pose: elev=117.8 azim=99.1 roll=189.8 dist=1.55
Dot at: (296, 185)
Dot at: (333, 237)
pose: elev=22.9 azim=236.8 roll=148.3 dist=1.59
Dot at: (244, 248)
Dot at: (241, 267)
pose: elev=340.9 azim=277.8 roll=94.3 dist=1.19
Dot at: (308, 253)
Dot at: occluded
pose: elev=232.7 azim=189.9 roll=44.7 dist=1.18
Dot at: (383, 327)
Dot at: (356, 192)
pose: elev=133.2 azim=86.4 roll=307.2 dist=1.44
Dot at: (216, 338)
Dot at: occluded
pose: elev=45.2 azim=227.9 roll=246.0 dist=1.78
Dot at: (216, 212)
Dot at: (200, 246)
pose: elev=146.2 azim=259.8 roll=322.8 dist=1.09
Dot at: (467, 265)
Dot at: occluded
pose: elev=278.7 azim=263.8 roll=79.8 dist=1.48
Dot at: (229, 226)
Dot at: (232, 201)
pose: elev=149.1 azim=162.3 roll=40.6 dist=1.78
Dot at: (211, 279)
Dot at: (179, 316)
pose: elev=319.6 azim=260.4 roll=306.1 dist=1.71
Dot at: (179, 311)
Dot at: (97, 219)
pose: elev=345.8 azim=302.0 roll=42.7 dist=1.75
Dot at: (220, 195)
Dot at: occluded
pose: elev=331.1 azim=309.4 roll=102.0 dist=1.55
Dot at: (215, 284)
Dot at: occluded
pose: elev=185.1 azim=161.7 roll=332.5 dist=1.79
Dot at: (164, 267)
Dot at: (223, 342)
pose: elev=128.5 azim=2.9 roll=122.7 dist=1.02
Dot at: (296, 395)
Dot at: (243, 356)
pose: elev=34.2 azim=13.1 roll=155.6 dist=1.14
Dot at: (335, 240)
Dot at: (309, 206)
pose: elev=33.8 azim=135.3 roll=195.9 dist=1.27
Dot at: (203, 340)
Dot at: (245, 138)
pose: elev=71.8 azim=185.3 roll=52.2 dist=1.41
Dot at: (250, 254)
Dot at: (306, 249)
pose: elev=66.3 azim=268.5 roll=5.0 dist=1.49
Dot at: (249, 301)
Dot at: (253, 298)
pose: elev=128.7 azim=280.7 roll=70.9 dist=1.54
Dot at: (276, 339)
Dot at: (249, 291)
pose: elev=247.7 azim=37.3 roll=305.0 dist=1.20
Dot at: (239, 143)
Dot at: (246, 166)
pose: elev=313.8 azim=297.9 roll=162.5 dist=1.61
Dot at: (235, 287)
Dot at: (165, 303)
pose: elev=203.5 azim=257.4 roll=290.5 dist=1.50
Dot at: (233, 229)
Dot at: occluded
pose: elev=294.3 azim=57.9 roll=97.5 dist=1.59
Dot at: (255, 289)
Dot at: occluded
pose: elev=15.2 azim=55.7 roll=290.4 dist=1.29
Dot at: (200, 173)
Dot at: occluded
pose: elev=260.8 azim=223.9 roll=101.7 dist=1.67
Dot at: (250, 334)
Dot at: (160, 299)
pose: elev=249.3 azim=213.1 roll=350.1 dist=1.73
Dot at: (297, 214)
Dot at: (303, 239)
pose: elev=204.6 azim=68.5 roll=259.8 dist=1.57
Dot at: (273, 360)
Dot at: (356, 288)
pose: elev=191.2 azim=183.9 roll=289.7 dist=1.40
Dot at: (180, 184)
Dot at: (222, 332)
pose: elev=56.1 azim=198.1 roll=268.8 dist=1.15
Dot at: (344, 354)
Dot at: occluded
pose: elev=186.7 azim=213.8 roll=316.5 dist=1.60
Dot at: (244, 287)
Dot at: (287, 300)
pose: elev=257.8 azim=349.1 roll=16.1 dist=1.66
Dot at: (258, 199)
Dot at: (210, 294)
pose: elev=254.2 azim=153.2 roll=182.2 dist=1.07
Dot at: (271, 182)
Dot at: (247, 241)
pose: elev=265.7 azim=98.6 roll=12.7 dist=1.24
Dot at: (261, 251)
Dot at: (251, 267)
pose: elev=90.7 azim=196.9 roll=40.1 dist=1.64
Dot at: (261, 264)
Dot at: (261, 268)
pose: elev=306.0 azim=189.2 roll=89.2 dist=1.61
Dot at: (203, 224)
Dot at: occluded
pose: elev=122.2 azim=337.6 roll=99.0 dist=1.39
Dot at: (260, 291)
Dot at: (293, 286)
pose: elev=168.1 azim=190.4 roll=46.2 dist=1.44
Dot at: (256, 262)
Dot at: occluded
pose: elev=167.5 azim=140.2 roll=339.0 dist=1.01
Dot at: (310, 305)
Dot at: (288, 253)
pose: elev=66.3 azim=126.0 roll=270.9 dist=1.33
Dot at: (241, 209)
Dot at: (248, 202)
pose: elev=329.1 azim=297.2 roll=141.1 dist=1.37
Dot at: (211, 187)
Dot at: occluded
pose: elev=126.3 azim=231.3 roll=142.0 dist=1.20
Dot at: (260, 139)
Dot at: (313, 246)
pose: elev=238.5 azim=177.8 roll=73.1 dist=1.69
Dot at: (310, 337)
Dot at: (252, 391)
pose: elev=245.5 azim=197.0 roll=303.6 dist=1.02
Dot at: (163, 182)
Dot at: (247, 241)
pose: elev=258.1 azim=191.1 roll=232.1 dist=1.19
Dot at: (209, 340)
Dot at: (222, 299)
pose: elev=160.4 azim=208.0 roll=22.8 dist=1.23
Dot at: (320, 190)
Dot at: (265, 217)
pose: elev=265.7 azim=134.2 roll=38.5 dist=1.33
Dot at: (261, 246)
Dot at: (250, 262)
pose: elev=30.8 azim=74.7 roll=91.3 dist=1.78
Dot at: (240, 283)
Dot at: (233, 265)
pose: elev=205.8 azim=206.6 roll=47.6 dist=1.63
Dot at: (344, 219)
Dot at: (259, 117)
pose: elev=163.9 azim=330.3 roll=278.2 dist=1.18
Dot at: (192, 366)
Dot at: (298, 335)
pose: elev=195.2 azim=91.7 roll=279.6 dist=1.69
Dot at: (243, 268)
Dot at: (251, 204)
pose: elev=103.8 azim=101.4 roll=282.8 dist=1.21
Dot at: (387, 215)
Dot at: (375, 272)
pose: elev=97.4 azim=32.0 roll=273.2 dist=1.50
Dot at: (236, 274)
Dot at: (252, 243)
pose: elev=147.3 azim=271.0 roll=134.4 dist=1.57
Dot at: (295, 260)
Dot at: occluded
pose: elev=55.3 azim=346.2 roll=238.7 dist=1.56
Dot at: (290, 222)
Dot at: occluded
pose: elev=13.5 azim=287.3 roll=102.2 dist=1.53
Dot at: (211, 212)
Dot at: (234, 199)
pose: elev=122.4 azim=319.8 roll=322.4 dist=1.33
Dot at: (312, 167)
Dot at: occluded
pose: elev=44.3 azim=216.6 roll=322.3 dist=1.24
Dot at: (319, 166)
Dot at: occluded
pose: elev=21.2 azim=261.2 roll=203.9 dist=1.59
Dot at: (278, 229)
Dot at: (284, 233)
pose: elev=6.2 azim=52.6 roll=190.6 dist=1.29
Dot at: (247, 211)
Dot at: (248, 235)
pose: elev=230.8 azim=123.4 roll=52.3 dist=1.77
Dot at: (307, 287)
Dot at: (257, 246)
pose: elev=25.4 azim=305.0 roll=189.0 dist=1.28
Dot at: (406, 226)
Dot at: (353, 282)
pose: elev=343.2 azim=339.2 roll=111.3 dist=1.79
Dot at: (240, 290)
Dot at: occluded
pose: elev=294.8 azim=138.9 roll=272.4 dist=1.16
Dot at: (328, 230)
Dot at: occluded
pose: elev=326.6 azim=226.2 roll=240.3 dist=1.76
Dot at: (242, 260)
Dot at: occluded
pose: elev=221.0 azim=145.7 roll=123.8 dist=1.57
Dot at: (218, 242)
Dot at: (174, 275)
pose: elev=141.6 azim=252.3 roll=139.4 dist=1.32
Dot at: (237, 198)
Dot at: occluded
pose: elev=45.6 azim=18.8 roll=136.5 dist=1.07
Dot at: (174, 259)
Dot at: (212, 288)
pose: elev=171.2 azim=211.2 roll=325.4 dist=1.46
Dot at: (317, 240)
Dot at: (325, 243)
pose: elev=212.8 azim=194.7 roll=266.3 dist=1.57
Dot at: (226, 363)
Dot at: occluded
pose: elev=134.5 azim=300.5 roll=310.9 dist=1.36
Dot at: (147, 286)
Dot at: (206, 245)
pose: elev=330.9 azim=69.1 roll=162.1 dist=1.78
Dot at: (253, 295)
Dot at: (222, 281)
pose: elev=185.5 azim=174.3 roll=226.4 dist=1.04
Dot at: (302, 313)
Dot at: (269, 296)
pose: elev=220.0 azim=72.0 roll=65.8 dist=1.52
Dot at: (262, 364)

++++++

* **GIVEN REQUEST**:
Write the data from the line containing "pose: elev=294.8 azim=138.9" to the line containing "Dot at: (222, 281)", both included, as a JSON list of strings with one string per line.

* **RESPONSE TO THIS EXERCISE**:
[
  "pose: elev=294.8 azim=138.9 roll=272.4 dist=1.16",
  "Dot at: (328, 230)",
  "Dot at: occluded",
  "pose: elev=326.6 azim=226.2 roll=240.3 dist=1.76",
  "Dot at: (242, 260)",
  "Dot at: occluded",
  "pose: elev=221.0 azim=145.7 roll=123.8 dist=1.57",
  "Dot at: (218, 242)",
  "Dot at: (174, 275)",
  "pose: elev=141.6 azim=252.3 roll=139.4 dist=1.32",
  "Dot at: (237, 198)",
  "Dot at: occluded",
  "pose: elev=45.6 azim=18.8 roll=136.5 dist=1.07",
  "Dot at: (174, 259)",
  "Dot at: (212, 288)",
  "pose: elev=171.2 azim=211.2 roll=325.4 dist=1.46",
  "Dot at: (317, 240)",
  "Dot at: (325, 243)",
  "pose: elev=212.8 azim=194.7 roll=266.3 dist=1.57",
  "Dot at: (226, 363)",
  "Dot at: occluded",
  "pose: elev=134.5 azim=300.5 roll=310.9 dist=1.36",
  "Dot at: (147, 286)",
  "Dot at: (206, 245)",
  "pose: elev=330.9 azim=69.1 roll=162.1 dist=1.78",
  "Dot at: (253, 295)",
  "Dot at: (222, 281)"
]